## TASK DESCRIPTION
The records below are to be quoted in full; please keep every word exact.

======== RECORDS FOR THIS TASK ========

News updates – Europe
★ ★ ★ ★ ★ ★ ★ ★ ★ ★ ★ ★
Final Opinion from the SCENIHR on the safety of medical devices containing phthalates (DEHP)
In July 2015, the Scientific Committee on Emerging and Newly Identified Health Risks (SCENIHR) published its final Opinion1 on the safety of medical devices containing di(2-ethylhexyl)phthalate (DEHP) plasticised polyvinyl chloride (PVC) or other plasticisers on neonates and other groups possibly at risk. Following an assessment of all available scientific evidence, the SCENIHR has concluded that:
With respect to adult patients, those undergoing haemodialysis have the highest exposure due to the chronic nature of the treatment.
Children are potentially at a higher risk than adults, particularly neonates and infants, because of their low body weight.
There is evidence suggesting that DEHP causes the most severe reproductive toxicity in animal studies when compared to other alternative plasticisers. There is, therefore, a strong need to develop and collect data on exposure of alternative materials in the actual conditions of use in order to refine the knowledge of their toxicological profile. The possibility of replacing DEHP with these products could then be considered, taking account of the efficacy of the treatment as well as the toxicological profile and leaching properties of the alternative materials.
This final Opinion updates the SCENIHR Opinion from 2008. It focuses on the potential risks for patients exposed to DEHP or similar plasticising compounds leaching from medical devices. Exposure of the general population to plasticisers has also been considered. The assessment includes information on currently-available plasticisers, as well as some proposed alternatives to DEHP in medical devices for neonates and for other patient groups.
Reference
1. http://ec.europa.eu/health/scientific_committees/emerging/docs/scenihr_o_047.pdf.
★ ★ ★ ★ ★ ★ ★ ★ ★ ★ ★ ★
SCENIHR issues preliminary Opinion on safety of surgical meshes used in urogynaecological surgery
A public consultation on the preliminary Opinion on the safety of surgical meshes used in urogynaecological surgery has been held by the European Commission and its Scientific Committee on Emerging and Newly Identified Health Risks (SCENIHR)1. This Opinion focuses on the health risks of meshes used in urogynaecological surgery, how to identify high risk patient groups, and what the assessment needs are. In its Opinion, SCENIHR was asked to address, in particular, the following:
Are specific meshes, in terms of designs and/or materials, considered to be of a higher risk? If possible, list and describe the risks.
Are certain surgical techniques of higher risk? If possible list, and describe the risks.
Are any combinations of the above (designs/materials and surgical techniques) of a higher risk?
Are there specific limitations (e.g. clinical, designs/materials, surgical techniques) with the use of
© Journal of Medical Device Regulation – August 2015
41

========

## COMPLETED EXERCISE
News updates – Europe
★ ★ ★ ★ ★ ★ ★ ★ ★ ★ ★ ★
Final Opinion from the SCENIHR on the safety of medical devices containing phthalates (DEHP)
In July 2015, the Scientific Committee on Emerging and Newly Identified Health Risks (SCENIHR) published its final Opinion1 on the safety of medical devices containing di(2-ethylhexyl)phthalate (DEHP) plasticised polyvinyl chloride (PVC) or other plasticisers on neonates and other groups possibly at risk. Following an assessment of all available scientific evidence, the SCENIHR has concluded that:
With respect to adult patients, those undergoing haemodialysis have the highest exposure due to the chronic nature of the treatment.
Children are potentially at a higher risk than adults, particularly neonates and infants, because of their low body weight.
There is evidence suggesting that DEHP causes the most severe reproductive toxicity in animal studies when compared to other alternative plasticisers. There is, therefore, a strong need to develop and collect data on exposure of alternative materials in the actual conditions of use in order to refine the knowledge of their toxicological profile. The possibility of replacing DEHP with these products could then be considered, taking account of the efficacy of the treatment as well as the toxicological profile and leaching properties of the alternative materials.
This final Opinion updates the SCENIHR Opinion from 2008. It focuses on the potential risks for patients exposed to DEHP or similar plasticising compounds leaching from medical devices. Exposure of the general population to plasticisers has also been considered. The assessment includes information on currently-available plasticisers, as well as some proposed alternatives to DEHP in medical devices for neonates and for other patient groups.
Reference
1. http://ec.europa.eu/health/scientific_committees/emerging/docs/scenihr_o_047.pdf.
★ ★ ★ ★ ★ ★ ★ ★ ★ ★ ★ ★
SCENIHR issues preliminary Opinion on safety of surgical meshes used in urogynaecological surgery
A public consultation on the preliminary Opinion on the safety of surgical meshes used in urogynaecological surgery has been held by the European Commission and its Scientific Committee on Emerging and Newly Identified Health Risks (SCENIHR)1. This Opinion focuses on the health risks of meshes used in urogynaecological surgery, how to identify high risk patient groups, and what the assessment needs are. In its Opinion, SCENIHR was asked to address, in particular, the following:
Are specific meshes, in terms of designs and/or materials, considered to be of a higher risk? If possible, list and describe the risks.
Are certain surgical techniques of higher risk? If possible list, and describe the risks.
Are any combinations of the above (designs/materials and surgical techniques) of a higher risk?
Are there specific limitations (e.g. clinical, designs/materials, surgical techniques) with the use of
© Journal of Medical Device Regulation – August 2015
41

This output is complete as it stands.